MATERIALS PROVIDED
++++++++

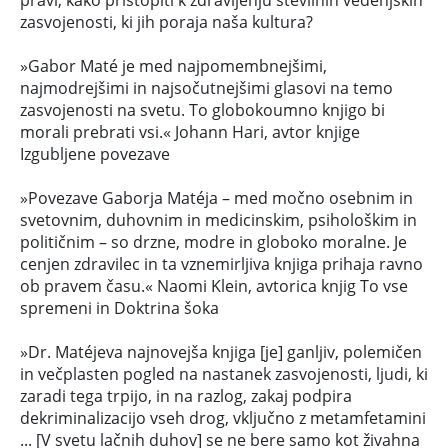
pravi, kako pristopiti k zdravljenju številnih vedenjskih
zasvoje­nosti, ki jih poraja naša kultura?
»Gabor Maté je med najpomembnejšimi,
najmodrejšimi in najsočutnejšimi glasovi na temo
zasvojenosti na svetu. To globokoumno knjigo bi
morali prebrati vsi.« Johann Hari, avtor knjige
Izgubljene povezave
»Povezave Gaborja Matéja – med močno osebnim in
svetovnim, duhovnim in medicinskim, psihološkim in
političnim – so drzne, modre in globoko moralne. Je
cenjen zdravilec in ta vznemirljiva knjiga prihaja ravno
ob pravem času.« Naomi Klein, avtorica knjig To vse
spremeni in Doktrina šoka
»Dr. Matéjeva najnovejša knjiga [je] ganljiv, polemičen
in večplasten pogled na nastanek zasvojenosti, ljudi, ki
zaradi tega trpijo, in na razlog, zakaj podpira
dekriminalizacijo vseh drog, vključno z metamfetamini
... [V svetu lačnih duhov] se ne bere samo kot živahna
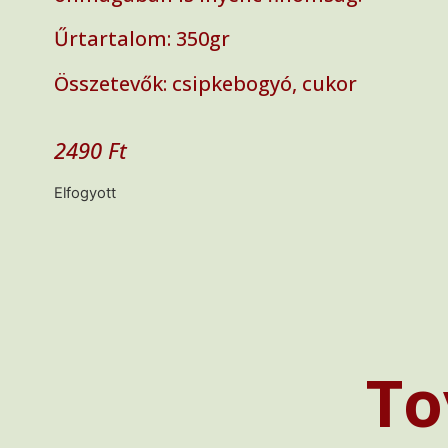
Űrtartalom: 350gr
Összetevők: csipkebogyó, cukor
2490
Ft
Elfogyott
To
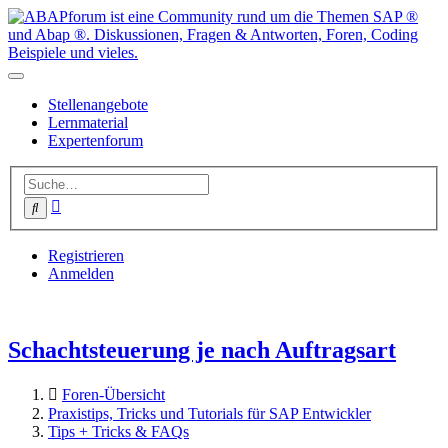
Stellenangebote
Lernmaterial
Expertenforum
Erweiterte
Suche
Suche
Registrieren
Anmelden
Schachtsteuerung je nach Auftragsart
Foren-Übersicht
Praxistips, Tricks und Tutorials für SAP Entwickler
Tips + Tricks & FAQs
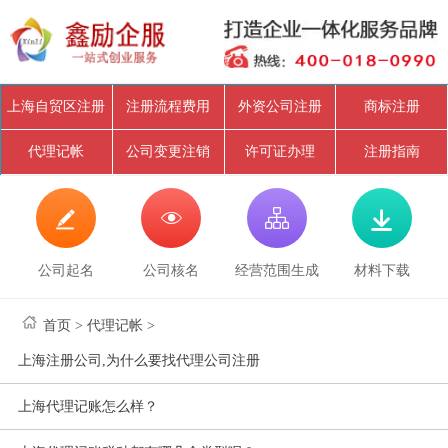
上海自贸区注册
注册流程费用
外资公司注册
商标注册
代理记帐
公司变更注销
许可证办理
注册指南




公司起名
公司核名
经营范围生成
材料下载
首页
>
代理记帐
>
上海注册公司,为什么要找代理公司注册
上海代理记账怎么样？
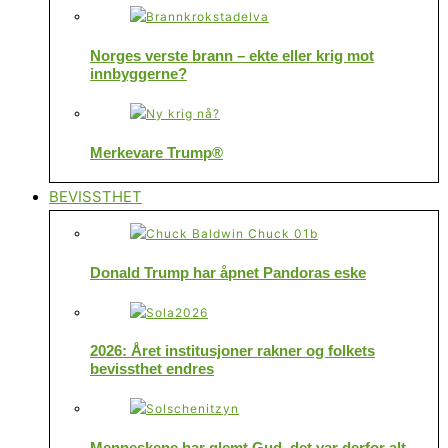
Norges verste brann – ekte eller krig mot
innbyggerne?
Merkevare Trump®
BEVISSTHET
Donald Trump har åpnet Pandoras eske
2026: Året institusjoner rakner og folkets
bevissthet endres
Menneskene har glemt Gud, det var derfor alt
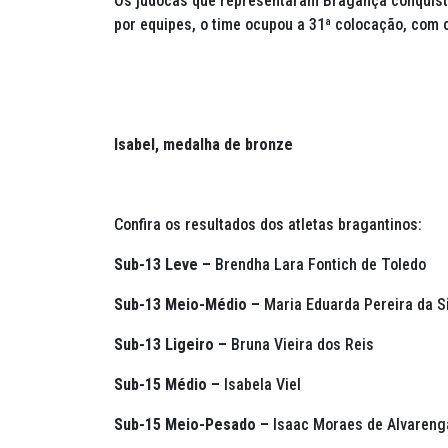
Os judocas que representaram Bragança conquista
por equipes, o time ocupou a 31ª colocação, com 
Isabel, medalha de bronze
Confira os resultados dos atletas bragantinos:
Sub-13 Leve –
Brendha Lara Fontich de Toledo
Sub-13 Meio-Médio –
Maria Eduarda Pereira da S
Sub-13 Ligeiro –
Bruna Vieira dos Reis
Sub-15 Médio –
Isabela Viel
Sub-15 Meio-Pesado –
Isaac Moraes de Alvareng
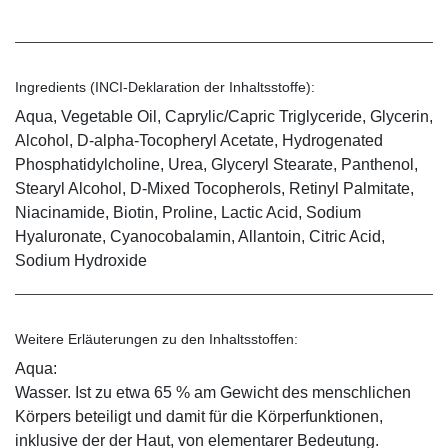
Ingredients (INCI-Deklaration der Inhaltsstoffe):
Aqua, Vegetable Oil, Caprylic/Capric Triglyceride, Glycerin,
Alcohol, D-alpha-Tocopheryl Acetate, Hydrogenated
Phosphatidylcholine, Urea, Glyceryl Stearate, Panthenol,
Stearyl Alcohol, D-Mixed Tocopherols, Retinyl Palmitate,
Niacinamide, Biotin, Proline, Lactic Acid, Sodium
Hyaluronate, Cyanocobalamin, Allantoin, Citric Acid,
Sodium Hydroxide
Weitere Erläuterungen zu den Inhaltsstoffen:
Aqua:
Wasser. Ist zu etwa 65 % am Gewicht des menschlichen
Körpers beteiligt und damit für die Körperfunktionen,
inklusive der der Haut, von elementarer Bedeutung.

++++++++

REQUIRED ACTION
Retype, exactly and with no pictures, everything above from the line with "innbyggerne?" down to the line with "Alcohol, D-alpha-Tocopheryl Acetate, Hydrogenated", both included.

SOLUTION TO THIS TASK
innbyggerne?
Merkevare Trump®
BEVISSTHET
Donald Trump har åpnet Pandoras eske
2026: Året institusjoner rakner og folkets
bevissthet endres
Menneskene har glemt Gud, det var derfor alt
Os judocas que representaram Bragança conquista
por equipes, o time ocupou a 31ª colocação, com 
Isabel, medalha de bronze
Confira os resultados dos atletas bragantinos:
Sub-13 Leve –
Brendha Lara Fontich de Toledo
Sub-13 Meio-Médio –
Maria Eduarda Pereira da S
Sub-13 Ligeiro –
Bruna Vieira dos Reis
Sub-15 Médio –
Isabela Viel
Sub-15 Meio-Pesado –
Isaac Moraes de Alvareng
Ingredients (INCI-Deklaration der Inhaltsstoffe):
Aqua, Vegetable Oil, Caprylic/Capric Triglyceride, Glycerin,
Alcohol, D-alpha-Tocopheryl Acetate, Hydrogenated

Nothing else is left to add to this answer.